5.2. Web-Based Interfaces
When they want a wide range of devices to be able to access their product’s functionalities, manufacturers sometimes rely on web-based interfaces. This is the case for web cameras or router configuration tools for instance. Although this method enables the product to display any kind of content, and is generic enough to be supported on all devices with a web browser, communication is only done in one way: a webpage has to be manually opened to send commands from a browser to the device. Thus, communication between devices cannot be done automatically without any user interaction.
5.3. Adaptive Jini
Jini (also called Apache River [8] ) enables devices to execute applications provided by other devices, so that any Jini-compatible device can use all the applications deployed on the local network. In order to achieve generic application development, and thus avoid having to update the devices every time a new application is deployed, adaptive Jini has been proposed [9] .

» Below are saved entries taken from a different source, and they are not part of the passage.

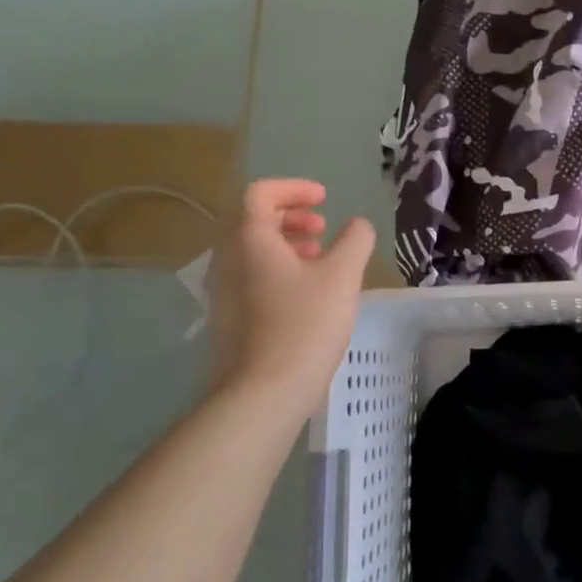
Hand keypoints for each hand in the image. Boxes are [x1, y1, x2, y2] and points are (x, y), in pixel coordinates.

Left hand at [208, 180, 375, 403]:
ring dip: (287, 243)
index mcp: (249, 240)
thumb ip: (355, 241)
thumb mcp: (342, 276)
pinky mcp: (228, 318)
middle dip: (291, 216)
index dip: (293, 188)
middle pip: (252, 220)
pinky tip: (308, 294)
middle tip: (323, 228)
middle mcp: (227, 259)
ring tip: (321, 259)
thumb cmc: (304, 325)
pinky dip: (279, 269)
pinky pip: (251, 276)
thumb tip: (357, 225)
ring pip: (252, 251)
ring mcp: (223, 291)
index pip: (260, 193)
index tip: (325, 199)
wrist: (262, 393)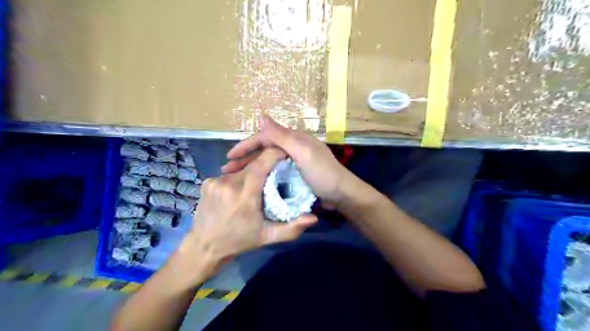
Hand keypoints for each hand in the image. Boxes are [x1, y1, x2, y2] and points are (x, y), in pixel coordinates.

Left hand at [182, 148, 317, 273]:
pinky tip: (238, 192)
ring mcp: (215, 181)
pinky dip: (237, 179)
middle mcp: (229, 182)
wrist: (203, 247)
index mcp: (245, 194)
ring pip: (241, 169)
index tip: (286, 155)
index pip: (263, 161)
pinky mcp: (207, 182)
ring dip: (251, 174)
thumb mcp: (267, 237)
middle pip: (253, 164)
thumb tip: (314, 218)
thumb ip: (292, 228)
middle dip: (266, 166)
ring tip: (256, 187)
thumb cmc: (239, 241)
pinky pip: (229, 175)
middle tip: (275, 176)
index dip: (277, 153)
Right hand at [221, 114, 354, 205]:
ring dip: (251, 167)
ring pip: (267, 161)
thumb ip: (282, 136)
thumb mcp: (302, 152)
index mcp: (294, 139)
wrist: (341, 194)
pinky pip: (274, 171)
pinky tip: (253, 181)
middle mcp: (292, 147)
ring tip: (235, 177)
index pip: (265, 137)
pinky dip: (262, 174)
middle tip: (227, 170)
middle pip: (264, 149)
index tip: (230, 157)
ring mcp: (294, 161)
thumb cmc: (322, 173)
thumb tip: (261, 115)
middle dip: (245, 158)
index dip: (246, 145)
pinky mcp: (295, 174)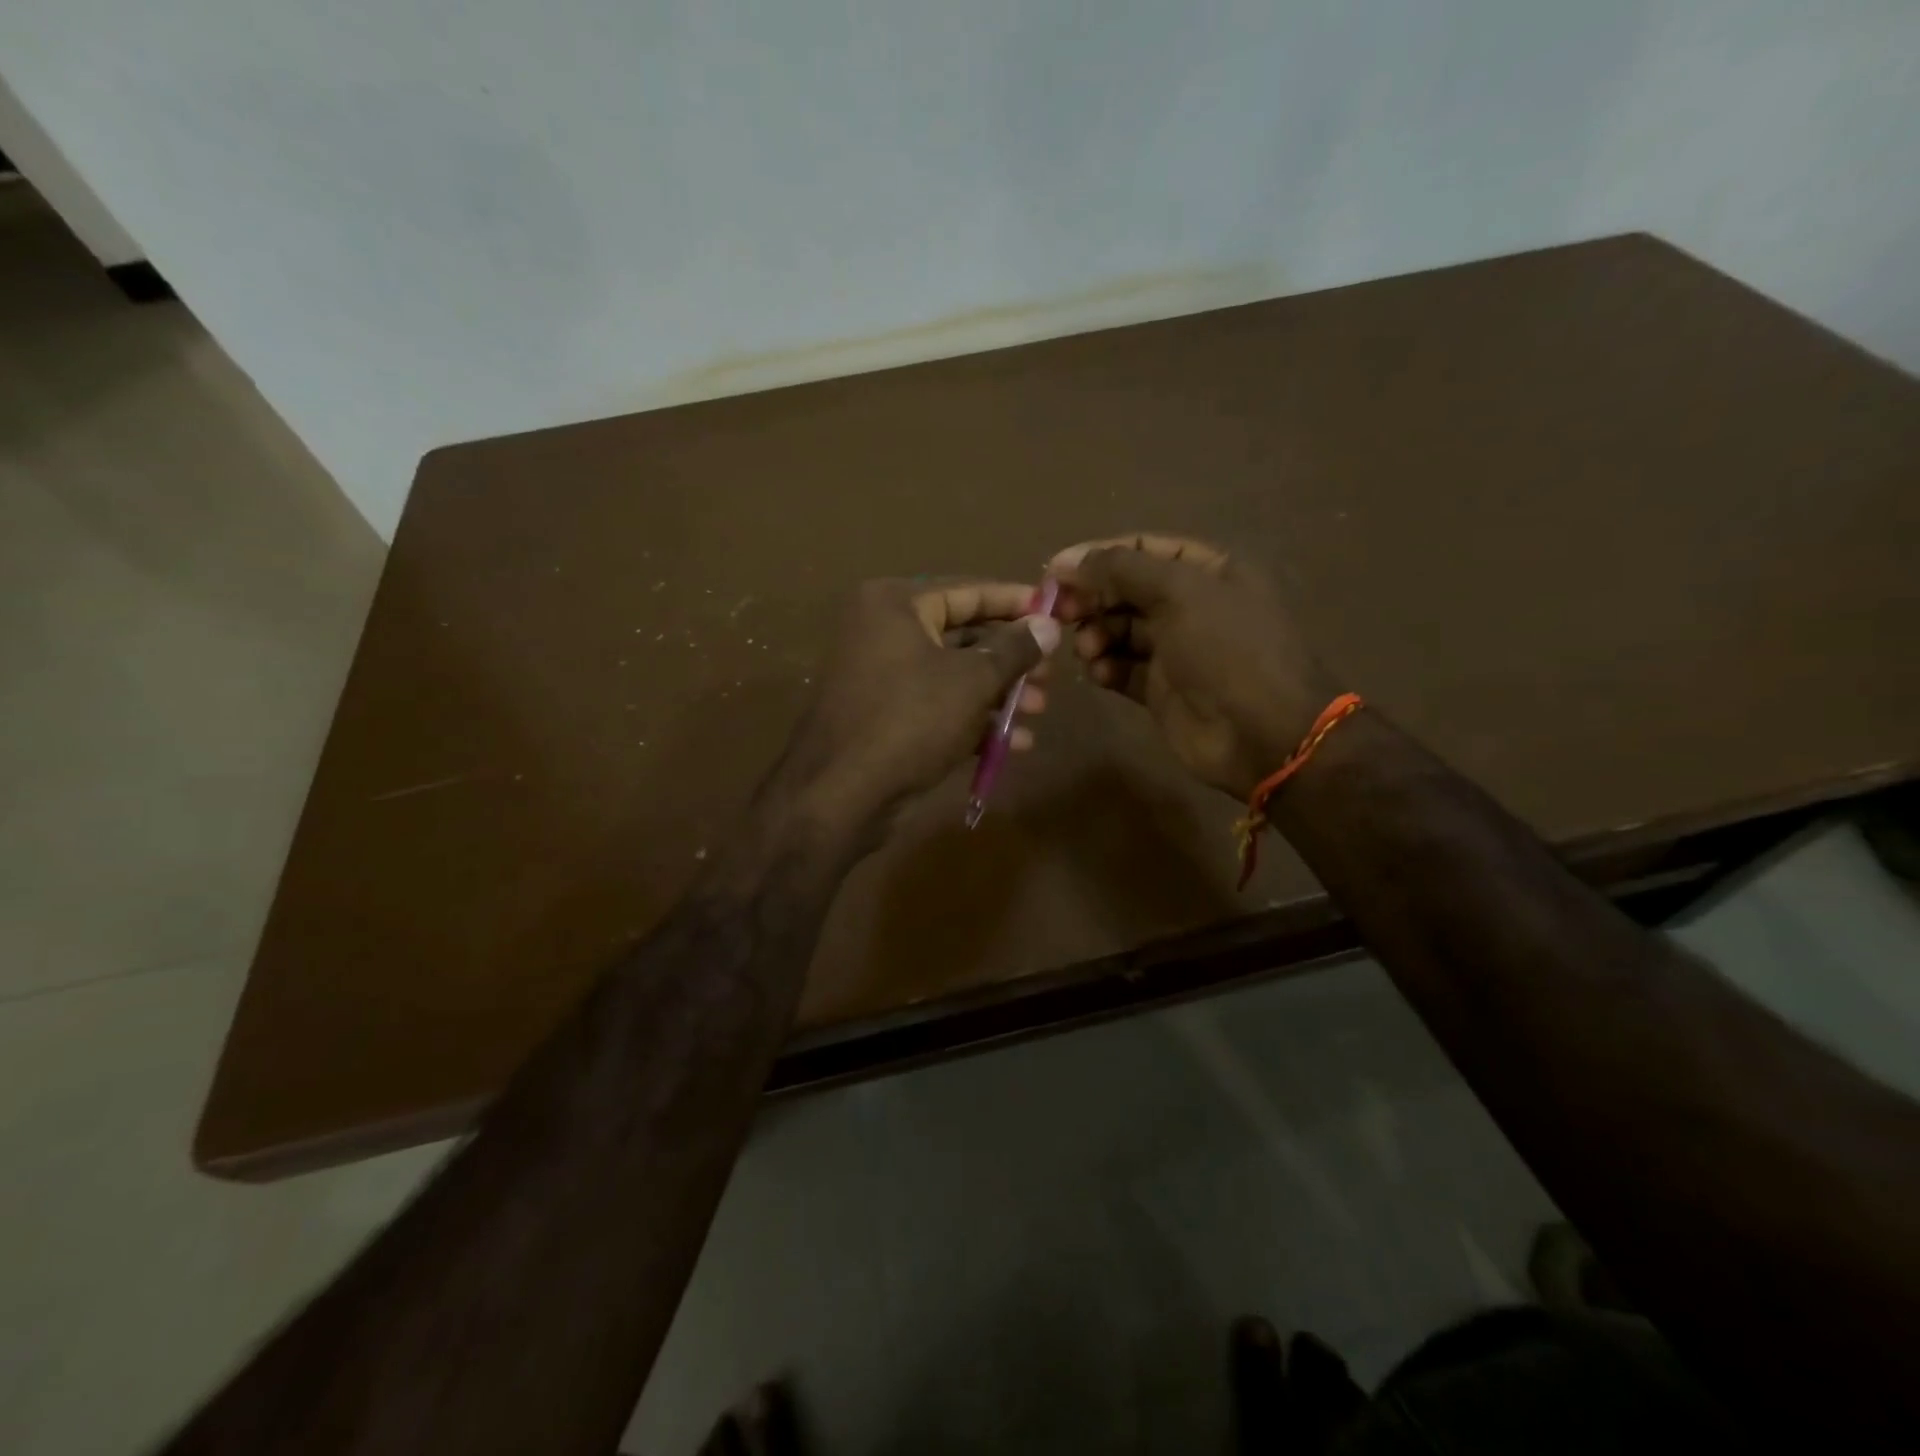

However, Jini is more intended as a way for one device to provide a service for other devices to use, rather than keeping the devices mutually connected. Additionally, Jini requires Java capabilities, which is not always available such as on TVs or smartphones. Finally, since it was introduced in 1998, Jini has not gained much popularity among multimedia device vendors, contrary to UPnP. Thus, it is unlikely for these vendors to decide to use a Jini-based system.
5.4. OSGi
In order to deploy applications on devices and communicate with them in a generic way, using UPnP with OSGi has been proposed [10] , especially for home automation controllers such as to manage home lights. While this technique can be a good solution in many cases, it can have a number of drawbacks compared to our proposed system. Firstly, when dealing with multimedia devices like smartphones or tablets, HTML5 applications are often better suited and easier to develop than a java package. Secondly, devices do not always have java capabilities, and cannot always use the OSGi framework. Finally, deploying an HTML5 application on these devices is simpler, since it only means rendering it; thus, it is easier for them to embed our HTML5-based UPnP platform rather than an OSGi client.
6. Conclusions
In this research, we have proposed a generic UPnP platform to be deployed on home devices so that device manufacturers can develop innovative cross-device functionalities using this platform by only working on their own device.
We have developed such a client on a computer, and demonstrated its efficiency by making use of a smartphone’s functionalities through it. Even though the functionalities shared here are limited and only for demonstration purposes, this platform can already be used in many consumer products applications. As HTML5 enables displaying almost any kind of content, any situation when additional content needs to be displayed on another device’s screen can be realized using our platform: IP cameras used for security or to monitor infants can automatically display notifications and even provide live video feeds in case of unusual activity. Multimedia devices can share advanced playback controls, display the current track information or suggest related artists for example, on any device compatible with the platform, even if they do not have a touch panel or even a screen themselves. All these features, among many others, can be built very quickly based on our proposed system.